Dataset records:
++++++++++
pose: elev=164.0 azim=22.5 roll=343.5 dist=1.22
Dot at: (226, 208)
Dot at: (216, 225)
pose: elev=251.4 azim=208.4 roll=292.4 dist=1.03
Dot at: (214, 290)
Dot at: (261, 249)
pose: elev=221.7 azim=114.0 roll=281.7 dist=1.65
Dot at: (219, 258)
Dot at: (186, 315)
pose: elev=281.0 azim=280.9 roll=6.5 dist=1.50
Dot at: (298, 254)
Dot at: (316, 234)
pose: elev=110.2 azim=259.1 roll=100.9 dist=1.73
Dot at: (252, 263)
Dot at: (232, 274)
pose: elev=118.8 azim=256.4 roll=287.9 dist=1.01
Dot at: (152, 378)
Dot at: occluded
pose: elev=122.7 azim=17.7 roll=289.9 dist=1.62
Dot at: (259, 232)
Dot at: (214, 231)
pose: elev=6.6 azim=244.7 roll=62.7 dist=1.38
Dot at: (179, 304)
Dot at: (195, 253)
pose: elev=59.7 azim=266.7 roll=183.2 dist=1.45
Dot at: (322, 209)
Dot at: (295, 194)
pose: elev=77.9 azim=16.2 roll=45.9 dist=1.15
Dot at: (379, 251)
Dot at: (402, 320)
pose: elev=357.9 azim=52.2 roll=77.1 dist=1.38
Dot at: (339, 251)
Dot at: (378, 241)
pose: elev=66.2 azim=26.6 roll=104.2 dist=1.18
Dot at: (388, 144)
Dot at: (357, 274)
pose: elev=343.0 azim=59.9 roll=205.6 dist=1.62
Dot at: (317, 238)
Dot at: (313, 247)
++++++++++
--- SHORT PROBLEM ---
Copy every line of the records above verbatim.

--- RESULT OF THIS TASK ---
pose: elev=164.0 azim=22.5 roll=343.5 dist=1.22
Dot at: (226, 208)
Dot at: (216, 225)
pose: elev=251.4 azim=208.4 roll=292.4 dist=1.03
Dot at: (214, 290)
Dot at: (261, 249)
pose: elev=221.7 azim=114.0 roll=281.7 dist=1.65
Dot at: (219, 258)
Dot at: (186, 315)
pose: elev=281.0 azim=280.9 roll=6.5 dist=1.50
Dot at: (298, 254)
Dot at: (316, 234)
pose: elev=110.2 azim=259.1 roll=100.9 dist=1.73
Dot at: (252, 263)
Dot at: (232, 274)
pose: elev=118.8 azim=256.4 roll=287.9 dist=1.01
Dot at: (152, 378)
Dot at: occluded
pose: elev=122.7 azim=17.7 roll=289.9 dist=1.62
Dot at: (259, 232)
Dot at: (214, 231)
pose: elev=6.6 azim=244.7 roll=62.7 dist=1.38
Dot at: (179, 304)
Dot at: (195, 253)
pose: elev=59.7 azim=266.7 roll=183.2 dist=1.45
Dot at: (322, 209)
Dot at: (295, 194)
pose: elev=77.9 azim=16.2 roll=45.9 dist=1.15
Dot at: (379, 251)
Dot at: (402, 320)
pose: elev=357.9 azim=52.2 roll=77.1 dist=1.38
Dot at: (339, 251)
Dot at: (378, 241)
pose: elev=66.2 azim=26.6 roll=104.2 dist=1.18
Dot at: (388, 144)
Dot at: (357, 274)
pose: elev=343.0 azim=59.9 roll=205.6 dist=1.62
Dot at: (317, 238)
Dot at: (313, 247)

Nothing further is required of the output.